:: READING PASSAGE ::
Q retrigger counters do **not** reset between SEx repetitions.
**Implementation.** Row duration becomes `speed × (1 + arg_x)` ticks. Treat each repetition as a fresh row for tick-0 purposes (so fine slides, delayed notes, and the like re-trigger), but do not reset arpeggio, vibrato, or tremolo LFO positions, and do not decrement SBx's loop counter more than once across the whole delay block.
---
## S $Fx00 — Funk repeat with speed $x (non-destructive)
**Plain.** Produces a hiss-like progressive inversion of the sample loop, toggling individual bytes over time for a gritty textural effect. Setting `$x = 0` turns the effect off; higher `$x` advances the inversion faster.
:::
TASK LIST:
1) Return the section of the tracker effect notes starting with "Q retrigger counters" and going on through "the inversion faster.".
2) According to the tracker effect notes, what happens when the funk repeat speed `$x` is set to 0?
The records have no connection to the tracker effect notes.
:: INFORMATION SUPPLIED ::
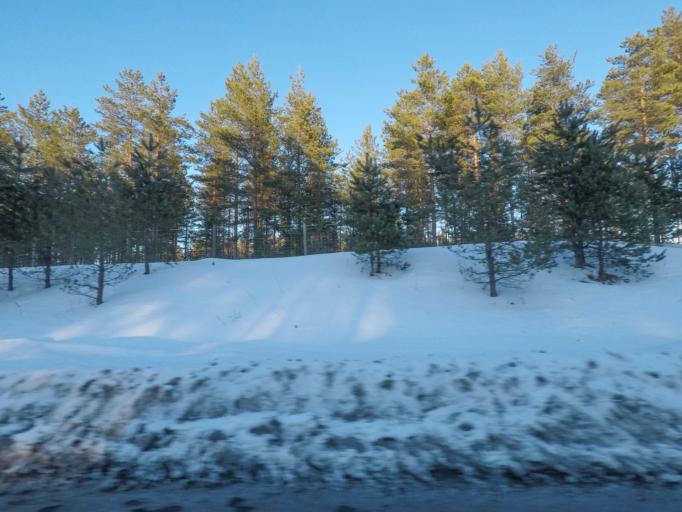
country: FI
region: Southern Savonia
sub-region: Mikkeli
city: Pertunmaa
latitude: 61.4183
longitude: 26.4350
:::
RESPONSE LIST:
1)
Q retrigger counters do **not** reset between SEx repetitions.
**Implementation.** Row duration becomes `speed × (1 + arg_x)` ticks. Treat each repetition as a fresh row for tick-0 purposes (so fine slides, delayed notes, and the like re-trigger), but do not reset arpeggio, vibrato, or tremolo LFO positions, and do not decrement SBx's loop counter more than once across the whole delay block.
---
## S $Fx00 — Funk repeat with speed $x (non-destructive)
**Plain.** Produces a hiss-like progressive inversion of the sample loop, toggling individual bytes over time for a gritty textural effect. Setting `$x = 0` turns the effect off; higher `$x` advances the inversion faster.

2) Setting `$x = 0` turns the effect off.